TASKS TO CARRY OUT
a) In the passage on ideal and real structures, how can energy be defined?
b) Set down the passage on ideal and real structures word for word, everything from "What is the difference between a structure" down to "be infinitely precise.".
c) Take the passage on ideal and real structures further, picking up after its final sentence.

What is the difference between a structure as explored by a mathematician and the same structure as explored by the physicist? What is the difference between a pure triangle and one formed by three orbiting satellites? The difference is that the first is ideal, and the second is real. What does that mean? It means that there is no energy attached to the first: it cannot be detected or measured by the effects it has on anything. The second has some degree of energy: it has effects, it can be measured, and the measurements we make will always have only some degree of accuracy, and can never be infinitely precise.

This is, in a sense, the biggest difference there can possibly be between two things. It is the difference between existing as an idea and existing as a real thing. But it is nearly impossible to say much about this difference, or about what “energy” is or how it magically transforms an idea into reality. We can define energy as the capacity to do work, but we are thereby presuming we know what work is; and work presumes that there are things offering some form of resistance. I do not know what to say about energy, other than that it is what makes something real as opposed to ideal.

Is it possible to deny this distinction between reality and ideality? The most promising way of doing so, it seems to me, is to make all idealities realized; in other words, to insist that every possibility is an actuality in some possible universe or other. In this view, when mathematicians are busy thinking about structures too big or complicated to exist in our world, they are thinking of structures existing in other possible worlds. In this case, “ideal” just means: not in this world. But there are problems with this view, especially when I try to integrate it with my “everything is structure” thesis. If everything is ultimately the structure it has, then there is no way to have different objects in different possible universes sharing the same structure. An equilateral triangle in one world would be strictly identical with all equilateral triangles in all worlds, since so far as structure goes, there is only one equilateral triangle. But it is hard to see how one object can exist in more than one universe. We might try to argue that we can have multiple equilateral triangles in different universes in virtue of the other things in those universes: so one equilateral triangle shares a universe with Aristotle, another with Archimedes, etc., and that is what makes the equilateral triangles distinct from one another. But would that mean that, for example, as soon as Aristotle or Archimedes dies, the triangles become different entities? Can relations to other things make a thing what it is? But then how can that square with the “everything is structure” thesis?

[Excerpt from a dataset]

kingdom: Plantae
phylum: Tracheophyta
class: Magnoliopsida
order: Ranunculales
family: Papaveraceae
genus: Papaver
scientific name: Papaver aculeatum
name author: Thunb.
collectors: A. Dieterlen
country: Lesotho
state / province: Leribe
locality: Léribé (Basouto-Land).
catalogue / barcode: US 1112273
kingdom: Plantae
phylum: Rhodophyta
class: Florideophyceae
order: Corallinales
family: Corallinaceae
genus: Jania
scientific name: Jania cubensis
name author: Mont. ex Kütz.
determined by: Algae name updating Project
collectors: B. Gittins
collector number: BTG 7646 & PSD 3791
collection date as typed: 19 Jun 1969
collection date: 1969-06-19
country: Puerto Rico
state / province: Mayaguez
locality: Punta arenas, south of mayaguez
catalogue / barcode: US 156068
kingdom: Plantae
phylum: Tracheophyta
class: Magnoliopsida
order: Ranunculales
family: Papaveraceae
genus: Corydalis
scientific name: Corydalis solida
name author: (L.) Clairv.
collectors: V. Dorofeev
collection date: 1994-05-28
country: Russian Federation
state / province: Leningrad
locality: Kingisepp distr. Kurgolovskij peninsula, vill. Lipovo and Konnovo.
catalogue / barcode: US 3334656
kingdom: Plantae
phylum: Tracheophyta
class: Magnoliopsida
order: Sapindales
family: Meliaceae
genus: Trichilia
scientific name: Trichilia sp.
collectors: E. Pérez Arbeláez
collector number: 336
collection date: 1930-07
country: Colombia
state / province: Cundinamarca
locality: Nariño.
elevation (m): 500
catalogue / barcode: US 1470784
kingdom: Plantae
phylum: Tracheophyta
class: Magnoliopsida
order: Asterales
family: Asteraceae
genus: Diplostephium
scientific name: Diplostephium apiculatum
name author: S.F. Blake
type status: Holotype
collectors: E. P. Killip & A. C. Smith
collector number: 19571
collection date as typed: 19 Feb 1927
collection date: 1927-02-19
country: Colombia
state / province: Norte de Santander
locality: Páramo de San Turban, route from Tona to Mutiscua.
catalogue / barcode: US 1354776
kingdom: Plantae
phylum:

RESULTS BY TASK
a) As the capacity to do work.

b)
What is the difference between a structure as explored by a mathematician and the same structure as explored by the physicist? What is the difference between a pure triangle and one formed by three orbiting satellites? The difference is that the first is ideal, and the second is real. What does that mean? It means that there is no energy attached to the first: it cannot be detected or measured by the effects it has on anything. The second has some degree of energy: it has effects, it can be measured, and the measurements we make will always have only some degree of accuracy, and can never be infinitely precise.

c)
So, in all, I would rather insist upon a distinction between reality and ideality, even if I can’t properly explain that distinction. Additionally, it just seems to me there is indeed a basic difference between ideality and reality. The difference is as real as every moment of my experience, which conveys to me an actual sensation rather than a merely possible one. To live in a world and have experience is to affirm the reality of energy, and the difference it makes. If there were no dividing line between the real and the ideal, it seems very difficult to explain why (what seems like) reality would seem so much more powerful than any possible alternative.

A further reason for distinguishing ideality from reality is the existence of time. It seems like time exists. If all were ideal, it is not clear that time would have to exist. It does not factor into mathematics, except possibly as just one further dimension to quantify. Truths about triangles do not depend on the year or the minute. But since time does (apparently) present itself in our reality, there must be some difference between ideality and reality that explains why time should be present (unless time is an illusion).

3. Different levels of interpretation
The claim I have been advocating so far is that reality is structure plus energy. One need say nothing more, if one is concentrating entirely on the world of atoms and molecules. But, over time, there have evolved very complicated systems, living beings, that somehow manage to represent the environment to themselves, and even themselves to themselves. Such representations are interpretations. Once there are interpretations, what we take for reality becomes much more complicated, because the terms, properties, entities, and quantifiers employed in interpretations need not reflect the structures of reality. All that matters, so far as the system itself is concerned, is that the representations manage to secure some sort of success for the system.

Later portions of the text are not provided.